- Born: May 3, 1996 (age 30) Dąbrowa Górnicza, Poland
- Height: 6 ft 0 in (1.83 m)
- Weight: 170 lb (77 kg; 12 st 2 lb)
- Division: Lightweight (2015–2016); Welterweight (2017–present); Middleweight (2024);
- Reach: 75 in (191 cm)
- Style: Kickboxing and Brazilian jiu jitsu
- Stance: Orthodox
- Fighting out of: Dąbrowa Górnicza, Poland
- Team: Silesian Cage Club
- Years active: 2015–present

Mixed martial arts record
- Total: 16
- Wins: 12
- By knockout: 4
- By submission: 3
- By decision: 5
- Losses: 4
- By knockout: 2
- By submission: 1
- By decision: 1

Other information
- Mixed martial arts record from Sherdog

= Igor Michaliszyn =

Polish mixed martial artist (born 1996)

Igor Michaliszyn (born May 3, 1996) is a Polish professional mixed martial artist. He currently competes in the Welterweight division for Konfrontacja Sztuk Walki.

==Professional career==
Michaliszyn would make his debut on September 11, 2015 against Sebastian Świder whom he would beat via TKO in the second round.

He would go on to have four more fights before making his debut on Fight Exclusive Night in a bout against Tomasz Romanowski. he would get the win via Unanimous Decision.

After another four fights in regional promotions, Michaliszyn would be signed to Konfrontacja Sztuk Walki, where he fought his debut match against Idris Amizhaev on the undercard of KSW 67. Michaliszyn would win the fight via TKO in the first round.

His next fight would come over a year later, where he faced off against Krystian Bielski. He would yet again win the fight via TKO this time begin in the second round.

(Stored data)
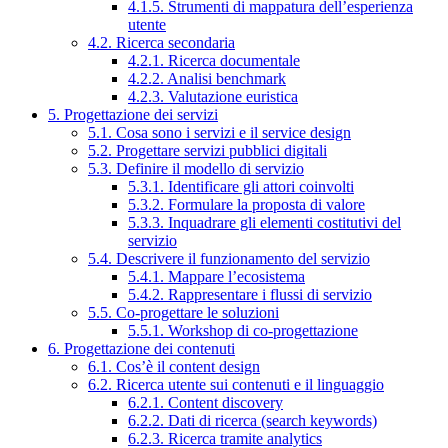
4.1.5. Strumenti di mappatura dell’esperienza
utente
4.2. Ricerca secondaria
4.2.1. Ricerca documentale
4.2.2. Analisi benchmark
4.2.3. Valutazione euristica
5. Progettazione dei servizi
5.1. Cosa sono i servizi e il service design
5.2. Progettare servizi pubblici digitali
5.3. Definire il modello di servizio
5.3.1. Identificare gli attori coinvolti
5.3.2. Formulare la proposta di valore
5.3.3. Inquadrare gli elementi costitutivi del
servizio
5.4. Descrivere il funzionamento del servizio
5.4.1. Mappare l’ecosistema
5.4.2. Rappresentare i flussi di servizio
5.5. Co-progettare le soluzioni
5.5.1. Workshop di co-progettazione
6. Progettazione dei contenuti
6.1. Cos’è il content design
6.2. Ricerca utente sui contenuti e il linguaggio
6.2.1. Content discovery
6.2.2. Dati di ricerca (search keywords)
6.2.3. Ricerca tramite analytics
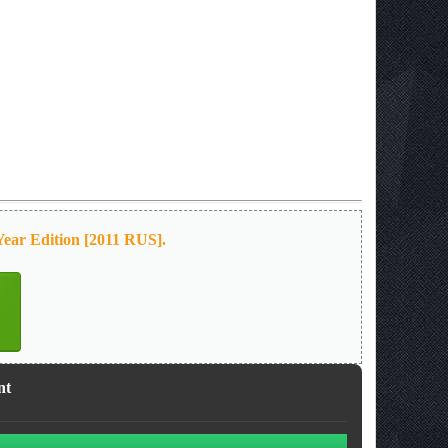
ar Edition [2011 RUS].
nt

• Task A:
Name every opponent mentioned in the professional career section of the article on Igor Michaliszyn.
• Task B:
Shorten the paragraph of the article on Igor Michaliszyn that begins "After another four fights in regional promotions" while keeping its main facts.
• Task C:
Carry on the article on Igor Michaliszyn from its last sentence.
The stored data has no connection to the article on Igor Michaliszyn.

• Written reply A:
Sebastian Świder, Tomasz Romanowski, Idris Amizhaev, Krystian Bielski

• Written reply B:
After four more regional fights, Michaliszyn signed with Konfrontacja Sztuk Walki. He won his debut there by first-round TKO over Idris Amizhaev on the KSW 67 undercard.

• Written reply C:
His next fight would be his biggest one yet as he faced off against Adrian Bartosiński for the KSW Welterweight championship. Michaliszyn took this fight on short notice after Bartosiński's original opponent withdrew from the matchup. Michaliszyn would unfortunately lose the fight via Submission in the third round.

After this loss, he would return three months later to face off against Oton Jasse. Michaliszyn would reenter the win column after defeating the latter via Unanimous Decision.

His next fight would come three months later, where he faced off against Madras Fleminas on the under card of the 100th KSW event. He would win the fight via yet another Unanimous Decision.

He returned five months later in a bout against Artur Szczepaniak. Michaliszyn would unfortunately lose the bout via TKO in the first round.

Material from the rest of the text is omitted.